No Medical Supplies for Taliban Held Prisoner in Afghanistan (1:37)
Hundreds of Taliban prisoners are still being held inside Afghanistan under the command of General Abdul Rhashid Dostum. During the Soviet war of the 1980s, Human Rights Watch reports Dostum tied his opponents to two tanks and ordered the tanks driven in opposite directions. Correspondent Prathap Chaterjee visited Dostum’s POW prison in Northern Afghanistan. He files this report.

Afghans in Australia Sew Their Lips Together in Protest (1:03)
And at least 25 Afghan asylum seekers at a detention centre in  Melbourne, Australia have joined what’s become a nationwide hunger strike protesting the Australian government’s refusal to allow any Afghan refugees to enter the country. … Fifty of more than 200 mainly Afghan asylum seekers hunger-striking at Australia’s remote Woomera detention centre have sewn their mouths shut in protest the no asylum policy. At least seven of the Woomera detainees were taken to hospital yesterday after poisoning themselves. Australia’s immigration minister Phillip Rudduck responded to the actions by saying quote: “I will not be blackmailed. They can always go home.” From Melbourne, Rachel Maher has more.
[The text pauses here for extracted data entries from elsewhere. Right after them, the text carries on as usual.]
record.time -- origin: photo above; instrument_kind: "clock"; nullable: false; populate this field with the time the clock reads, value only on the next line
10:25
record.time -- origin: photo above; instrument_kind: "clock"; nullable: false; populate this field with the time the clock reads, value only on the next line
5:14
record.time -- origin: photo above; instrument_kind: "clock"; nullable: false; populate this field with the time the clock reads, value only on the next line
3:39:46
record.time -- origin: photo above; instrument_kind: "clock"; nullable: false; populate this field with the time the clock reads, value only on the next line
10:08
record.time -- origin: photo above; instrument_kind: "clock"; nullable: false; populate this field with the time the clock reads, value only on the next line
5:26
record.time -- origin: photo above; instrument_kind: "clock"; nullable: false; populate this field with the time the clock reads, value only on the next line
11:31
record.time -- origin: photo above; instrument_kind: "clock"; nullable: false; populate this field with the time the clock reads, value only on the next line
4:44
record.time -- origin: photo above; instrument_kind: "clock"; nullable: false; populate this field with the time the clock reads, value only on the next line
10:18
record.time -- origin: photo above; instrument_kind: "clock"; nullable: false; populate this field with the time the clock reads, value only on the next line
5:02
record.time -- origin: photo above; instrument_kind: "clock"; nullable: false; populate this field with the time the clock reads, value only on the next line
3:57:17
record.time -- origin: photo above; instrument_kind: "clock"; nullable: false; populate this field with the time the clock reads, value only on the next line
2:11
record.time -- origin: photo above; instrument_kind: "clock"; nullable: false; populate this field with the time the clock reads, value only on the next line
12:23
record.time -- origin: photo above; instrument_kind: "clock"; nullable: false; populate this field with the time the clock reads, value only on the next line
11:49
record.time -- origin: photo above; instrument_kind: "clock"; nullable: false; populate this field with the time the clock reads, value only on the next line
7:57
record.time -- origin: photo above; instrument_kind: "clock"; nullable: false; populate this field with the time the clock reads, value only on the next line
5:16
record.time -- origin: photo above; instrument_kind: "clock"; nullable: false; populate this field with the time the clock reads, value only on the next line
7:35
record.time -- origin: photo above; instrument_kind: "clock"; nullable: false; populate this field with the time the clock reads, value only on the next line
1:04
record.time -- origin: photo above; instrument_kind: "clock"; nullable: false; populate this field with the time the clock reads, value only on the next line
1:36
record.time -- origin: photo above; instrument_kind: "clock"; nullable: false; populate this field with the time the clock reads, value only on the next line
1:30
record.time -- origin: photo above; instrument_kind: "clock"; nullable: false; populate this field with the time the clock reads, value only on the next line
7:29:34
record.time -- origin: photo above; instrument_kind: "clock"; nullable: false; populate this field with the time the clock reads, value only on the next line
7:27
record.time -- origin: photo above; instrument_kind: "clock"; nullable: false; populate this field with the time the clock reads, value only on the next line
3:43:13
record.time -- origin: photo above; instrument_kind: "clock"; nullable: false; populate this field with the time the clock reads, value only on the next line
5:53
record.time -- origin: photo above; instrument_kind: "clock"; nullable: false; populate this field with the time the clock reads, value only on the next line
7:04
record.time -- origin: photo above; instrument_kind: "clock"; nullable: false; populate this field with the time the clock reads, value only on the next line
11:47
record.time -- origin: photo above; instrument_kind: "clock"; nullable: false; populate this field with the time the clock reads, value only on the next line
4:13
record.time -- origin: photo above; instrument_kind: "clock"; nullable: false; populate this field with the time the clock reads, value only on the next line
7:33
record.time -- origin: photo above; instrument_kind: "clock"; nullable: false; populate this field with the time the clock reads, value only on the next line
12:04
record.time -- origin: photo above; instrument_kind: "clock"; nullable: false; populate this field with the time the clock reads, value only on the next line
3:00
Indian Professor in Solitary Confinement (5:40)
War may not have broken out between India and Pakistan, but many people are already paying the price for the heightened tensions between the 2 nuclear neighbors. In Jammu and Kashmir where tens of thousands of people have been displaced from border areas. In the Indian capital too, where dozens of people have been picked up after the December 13 attack on parliament. They are being held under the draconian new anti-terrorist legislation pushed through by the government in the wake of September 11. Among them is Delhi University lecturer, Abdur Rehman Geelani, who human rights groups say, is an innocent man whose main crime is that he is an educated Kashmiri Muslim. More from Sputnik Kilambi in Delhi.

Enron Goes Before Congress (4:16)
Host Larry Bensky speaks with Russell Mokiber of the Corporate Crime Reporter about tomorrow’s congressional hearings looking into the collapse of Enron.

French Doctors on Strike (4:29)
The French health system is in growing turmoil, with hospital ancillary workers, nurses and now doctors going on strike. On Wednesday, family doctors closed their practices for 24 hours over their own demands. But not all of them are staying home, as Zoe Eisenstein reports from Paris.